**EXTRAIT CHOISI**
◇ ◇ ◇
Si l’écologie devait tenir en un seul message, il serait peut-être le suivant : tout se tient. C’est pourquoi prendre au sérieux la « question écologique », ce n’est pas seulement se préoccuper d’innover pour continuer de concevoir l’environnement comme un simple réservoir de ressources au service de notre mode de vie actuel. C’est nécessairement repenser la condition humaine et notre organisation sociale. L’écologie relève aussi bien de la technique que de l’ontologie et du politique. Ce que le philosophe Félix Guattari avait très bien compris, en identifiant « trois registres écologiques, celui de l’environnement, celui des rapports sociaux et celui de la subjectivité humaine »[1]. Autrement dit : l’état de la planète, l’état des relations humaines (nos manières de faire société) et l’état de nos psychismes et de nos intériorités.
◇ ◇ ◇
**DONNÉES ENREGISTRÉES**
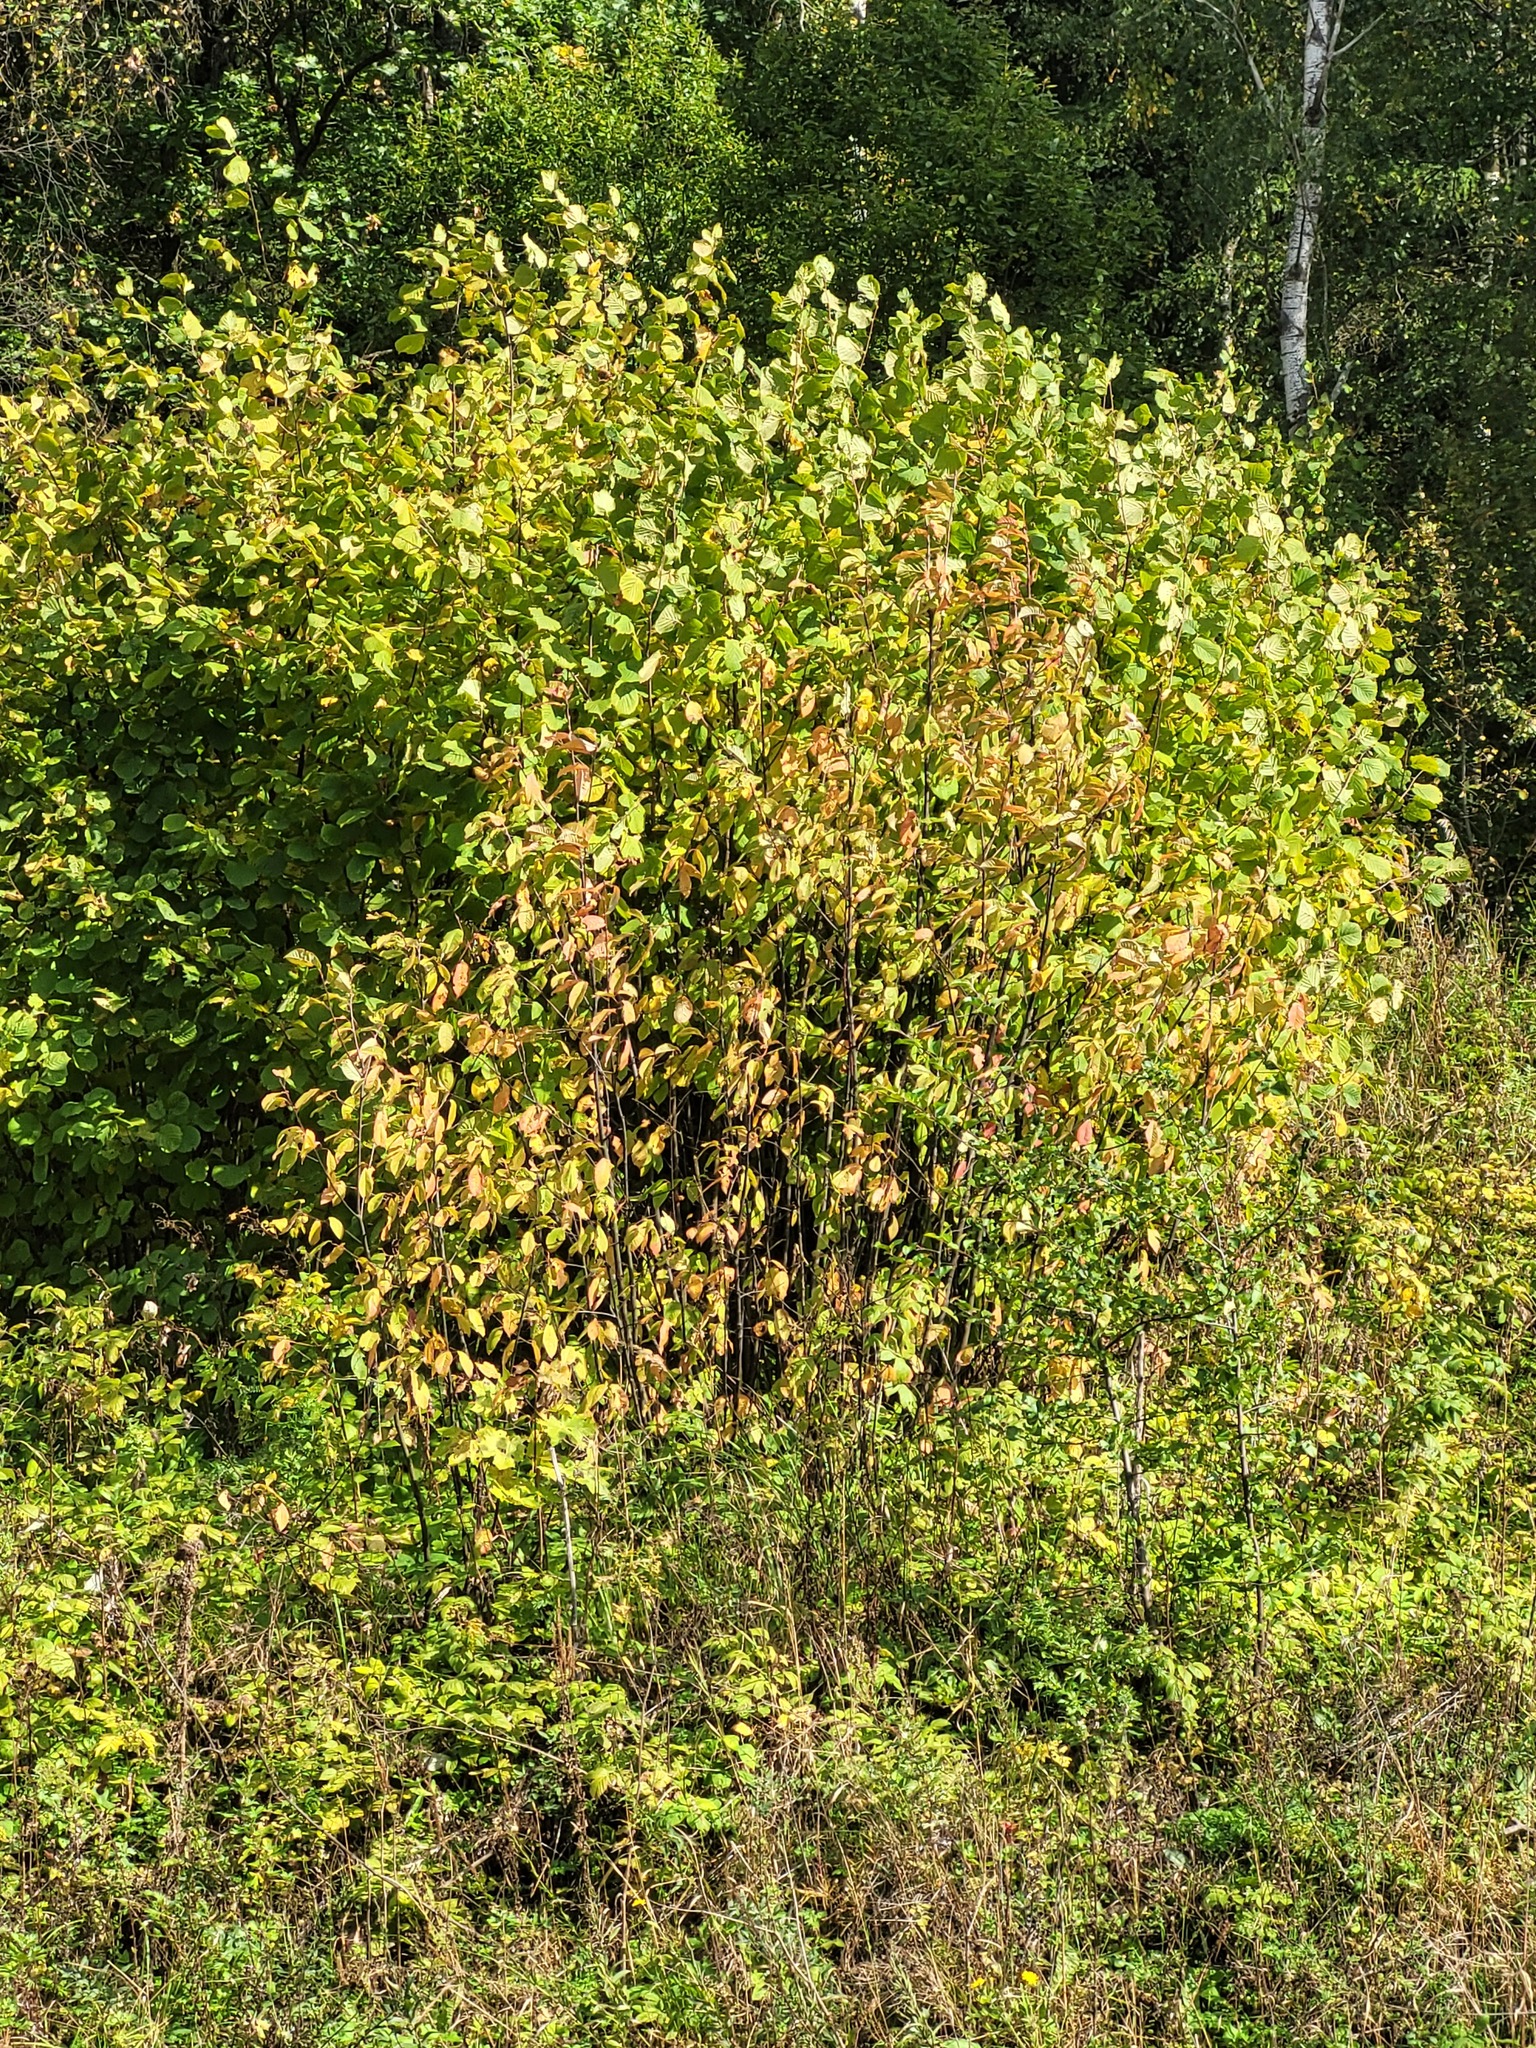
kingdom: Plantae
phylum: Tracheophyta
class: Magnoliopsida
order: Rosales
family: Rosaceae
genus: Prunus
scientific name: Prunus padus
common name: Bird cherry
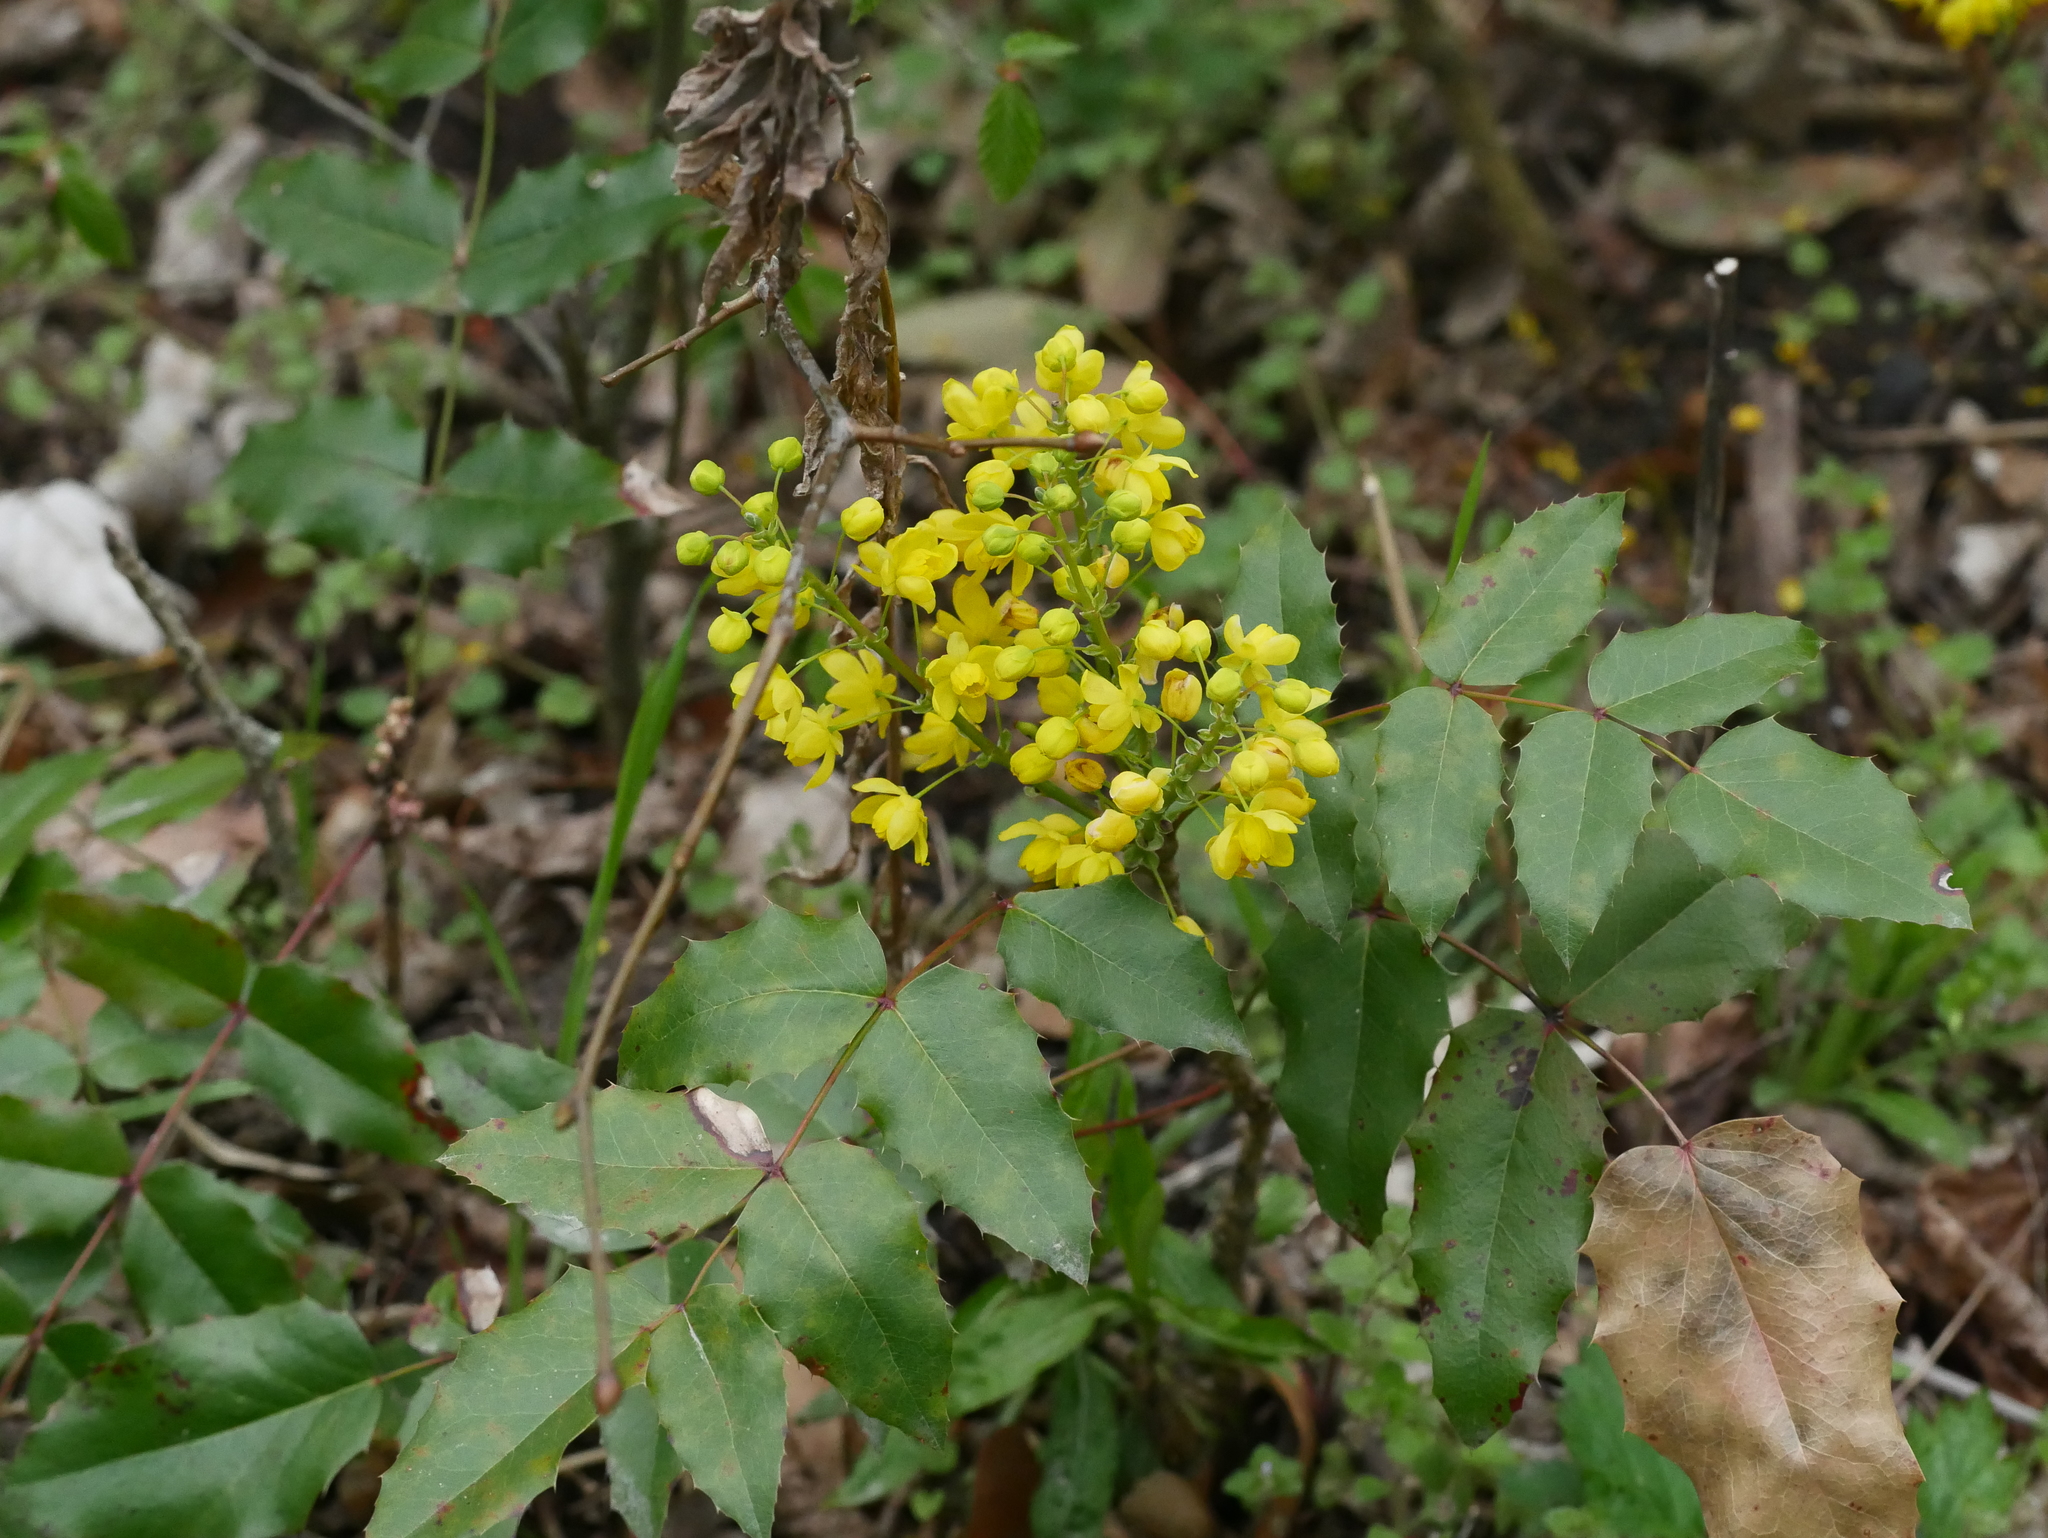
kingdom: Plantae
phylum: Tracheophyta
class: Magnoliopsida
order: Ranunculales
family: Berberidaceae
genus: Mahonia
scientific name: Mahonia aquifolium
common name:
◇ ◇ ◇
**SÉRIE D'EXERCICES**
a – Reproduisez, s'il vous plaît, tout l'extrait sur l'écologie depuis « Si l’écologie devait » jusqu'à « de nos intériorités. ».
b – Résumez en deux phrases l'extrait sur l'écologie.

**LES RÉPONSES**
a –
Si l’écologie devait tenir en un seul message, il serait peut-être le suivant : tout se tient. C’est pourquoi prendre au sérieux la « question écologique », ce n’est pas seulement se préoccuper d’innover pour continuer de concevoir l’environnement comme un simple réservoir de ressources au service de notre mode de vie actuel. C’est nécessairement repenser la condition humaine et notre organisation sociale. L’écologie relève aussi bien de la technique que de l’ontologie et du politique. Ce que le philosophe Félix Guattari avait très bien compris, en identifiant « trois registres écologiques, celui de l’environnement, celui des rapports sociaux et celui de la subjectivité humaine »[1]. Autrement dit : l’état de la planète, l’état des relations humaines (nos manières de faire société) et l’état de nos psychismes et de nos intériorités.

b – L'écologie pourrait se résumer à l'idée que tout se tient, si bien que la prendre au sérieux ne consiste pas seulement à innover pour traiter l'environnement comme un simple réservoir de ressources, mais oblige à repenser la condition humaine et notre organisation sociale. Le philosophe Félix Guattari l'avait compris en distinguant trois registres écologiques : celui de l'environnement, celui des rapports sociaux et celui de la subjectivité humaine.